No texto sobre os grandes cientistas da história, o que Newton, Einstein, Darwin e Hawking têm em comum?

• Texto da página:
------

*Este texto foi escrito por um colunista do TecMundo; saiba mais no final.
Em geral, se pedirmos para pessoas diversas citarem o nome de grandes cientistas da história, seria bastante comum e esperado ouvir os nomes de Isaac Newton, Albert Einstein, Charles Darwin, Stephen Hawking, entre outros. E algo que esses cientistas todos têm em comum, é o fato de terem nascido na Europa.
Atualmente, o cenário dos cientistas mais importantes é bastante espalhado por todo o mundo, mas, partindo disso, podemos nos perguntar quais “vantagens”, por assim dizer, os europeus possuíram que fazem com que os cientistas mais famosos até hoje sejam desse único continente.
Uma resposta óbvia para tal questionamento é o contexto histórico. Isto é, os países europeus que conhecemos hoje são descendentes diretos de impérios que dominaram diversos povos por todo o mundo (atualmente, temos outros tipos de impérios). Essa dominação fez com que os europeus tivessem contato com absolutamente tudo o que era produzido culturalmente e, por consequência, cientificamente por esses povos.
A acumulação e a valorização dos mais diversos tipos de conhecimento por um povo, além da liberdade que tal povo possui para investir em longas jornadas, que muitas vezes não possuem resultados imediatos, são apenas alguns dos fatores essenciais para que a produção científica seja estimulada em determinada sociedade.

------

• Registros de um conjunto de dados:
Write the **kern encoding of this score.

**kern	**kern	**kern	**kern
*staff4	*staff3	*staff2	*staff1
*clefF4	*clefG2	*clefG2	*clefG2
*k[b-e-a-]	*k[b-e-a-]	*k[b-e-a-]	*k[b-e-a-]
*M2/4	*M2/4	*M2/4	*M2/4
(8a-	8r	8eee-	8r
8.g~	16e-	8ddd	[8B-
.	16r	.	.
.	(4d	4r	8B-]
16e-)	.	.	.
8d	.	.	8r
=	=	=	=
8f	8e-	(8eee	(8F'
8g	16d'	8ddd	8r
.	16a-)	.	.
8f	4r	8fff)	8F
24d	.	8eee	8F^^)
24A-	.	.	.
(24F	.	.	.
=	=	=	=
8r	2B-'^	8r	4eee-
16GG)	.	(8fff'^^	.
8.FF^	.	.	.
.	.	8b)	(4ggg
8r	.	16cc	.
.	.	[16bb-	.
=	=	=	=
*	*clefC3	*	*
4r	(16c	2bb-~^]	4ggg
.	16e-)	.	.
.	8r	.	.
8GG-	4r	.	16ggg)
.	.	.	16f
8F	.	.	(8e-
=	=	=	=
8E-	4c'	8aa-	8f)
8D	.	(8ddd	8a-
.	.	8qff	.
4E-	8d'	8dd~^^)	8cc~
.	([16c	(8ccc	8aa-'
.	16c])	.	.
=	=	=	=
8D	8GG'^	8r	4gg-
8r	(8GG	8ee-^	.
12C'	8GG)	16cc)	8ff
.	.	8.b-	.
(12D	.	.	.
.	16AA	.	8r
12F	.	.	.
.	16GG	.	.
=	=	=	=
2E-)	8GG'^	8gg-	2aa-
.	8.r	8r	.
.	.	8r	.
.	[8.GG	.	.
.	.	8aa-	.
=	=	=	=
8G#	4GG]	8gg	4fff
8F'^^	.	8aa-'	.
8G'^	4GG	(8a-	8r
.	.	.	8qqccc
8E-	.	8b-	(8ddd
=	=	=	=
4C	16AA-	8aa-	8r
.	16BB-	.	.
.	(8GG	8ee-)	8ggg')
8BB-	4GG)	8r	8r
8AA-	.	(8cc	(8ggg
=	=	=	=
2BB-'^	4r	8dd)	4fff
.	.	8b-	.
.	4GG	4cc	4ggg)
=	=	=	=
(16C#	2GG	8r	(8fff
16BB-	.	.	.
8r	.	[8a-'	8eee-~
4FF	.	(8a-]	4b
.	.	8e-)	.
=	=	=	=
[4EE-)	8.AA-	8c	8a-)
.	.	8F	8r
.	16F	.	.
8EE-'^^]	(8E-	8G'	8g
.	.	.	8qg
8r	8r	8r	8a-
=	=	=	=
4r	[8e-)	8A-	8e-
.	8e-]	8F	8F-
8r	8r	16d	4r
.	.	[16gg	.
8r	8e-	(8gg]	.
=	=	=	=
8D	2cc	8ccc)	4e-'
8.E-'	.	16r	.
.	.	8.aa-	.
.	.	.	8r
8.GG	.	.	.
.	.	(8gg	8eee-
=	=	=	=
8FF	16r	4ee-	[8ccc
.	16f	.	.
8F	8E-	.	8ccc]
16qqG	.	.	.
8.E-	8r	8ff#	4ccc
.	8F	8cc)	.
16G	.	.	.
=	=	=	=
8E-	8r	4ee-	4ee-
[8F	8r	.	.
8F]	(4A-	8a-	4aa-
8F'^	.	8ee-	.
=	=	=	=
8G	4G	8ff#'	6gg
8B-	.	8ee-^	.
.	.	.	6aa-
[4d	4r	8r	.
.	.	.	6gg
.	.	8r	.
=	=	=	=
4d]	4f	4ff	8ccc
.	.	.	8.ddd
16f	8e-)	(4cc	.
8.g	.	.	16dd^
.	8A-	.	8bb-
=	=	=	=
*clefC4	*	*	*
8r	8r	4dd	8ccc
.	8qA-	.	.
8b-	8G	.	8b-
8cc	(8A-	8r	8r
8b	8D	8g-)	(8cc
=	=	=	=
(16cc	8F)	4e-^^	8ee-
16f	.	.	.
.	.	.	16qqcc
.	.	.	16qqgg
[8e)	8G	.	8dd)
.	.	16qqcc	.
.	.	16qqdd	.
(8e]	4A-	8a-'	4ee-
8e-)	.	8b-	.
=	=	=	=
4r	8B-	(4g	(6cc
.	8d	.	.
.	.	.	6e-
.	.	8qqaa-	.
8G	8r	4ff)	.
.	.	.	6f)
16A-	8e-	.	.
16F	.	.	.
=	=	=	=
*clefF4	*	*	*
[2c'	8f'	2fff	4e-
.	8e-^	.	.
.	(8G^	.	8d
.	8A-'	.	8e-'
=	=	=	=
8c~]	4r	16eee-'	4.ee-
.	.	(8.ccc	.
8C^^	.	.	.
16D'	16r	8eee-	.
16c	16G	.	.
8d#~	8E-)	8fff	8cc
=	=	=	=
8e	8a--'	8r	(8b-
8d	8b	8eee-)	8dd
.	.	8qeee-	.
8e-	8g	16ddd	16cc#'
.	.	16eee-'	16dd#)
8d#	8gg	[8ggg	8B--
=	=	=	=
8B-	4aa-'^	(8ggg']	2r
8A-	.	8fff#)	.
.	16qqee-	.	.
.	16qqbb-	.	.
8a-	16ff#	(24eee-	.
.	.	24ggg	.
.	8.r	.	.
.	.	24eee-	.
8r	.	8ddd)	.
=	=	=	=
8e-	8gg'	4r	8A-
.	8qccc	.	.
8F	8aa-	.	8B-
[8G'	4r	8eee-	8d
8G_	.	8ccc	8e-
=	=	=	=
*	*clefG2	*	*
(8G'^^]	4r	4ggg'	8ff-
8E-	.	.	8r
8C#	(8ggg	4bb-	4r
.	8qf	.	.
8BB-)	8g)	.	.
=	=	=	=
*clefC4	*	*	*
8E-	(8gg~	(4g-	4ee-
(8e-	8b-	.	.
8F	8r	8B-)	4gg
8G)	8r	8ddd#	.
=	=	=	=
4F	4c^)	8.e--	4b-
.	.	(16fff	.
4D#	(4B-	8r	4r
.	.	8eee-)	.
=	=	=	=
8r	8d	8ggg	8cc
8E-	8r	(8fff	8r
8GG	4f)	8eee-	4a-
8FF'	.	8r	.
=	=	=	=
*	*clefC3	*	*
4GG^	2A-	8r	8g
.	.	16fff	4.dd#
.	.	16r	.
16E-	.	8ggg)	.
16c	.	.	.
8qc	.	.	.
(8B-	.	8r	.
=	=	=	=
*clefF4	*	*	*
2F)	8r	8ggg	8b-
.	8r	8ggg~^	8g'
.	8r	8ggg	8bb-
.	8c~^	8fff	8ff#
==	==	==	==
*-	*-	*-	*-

------

• Resposta:
Todos nasceram na Europa.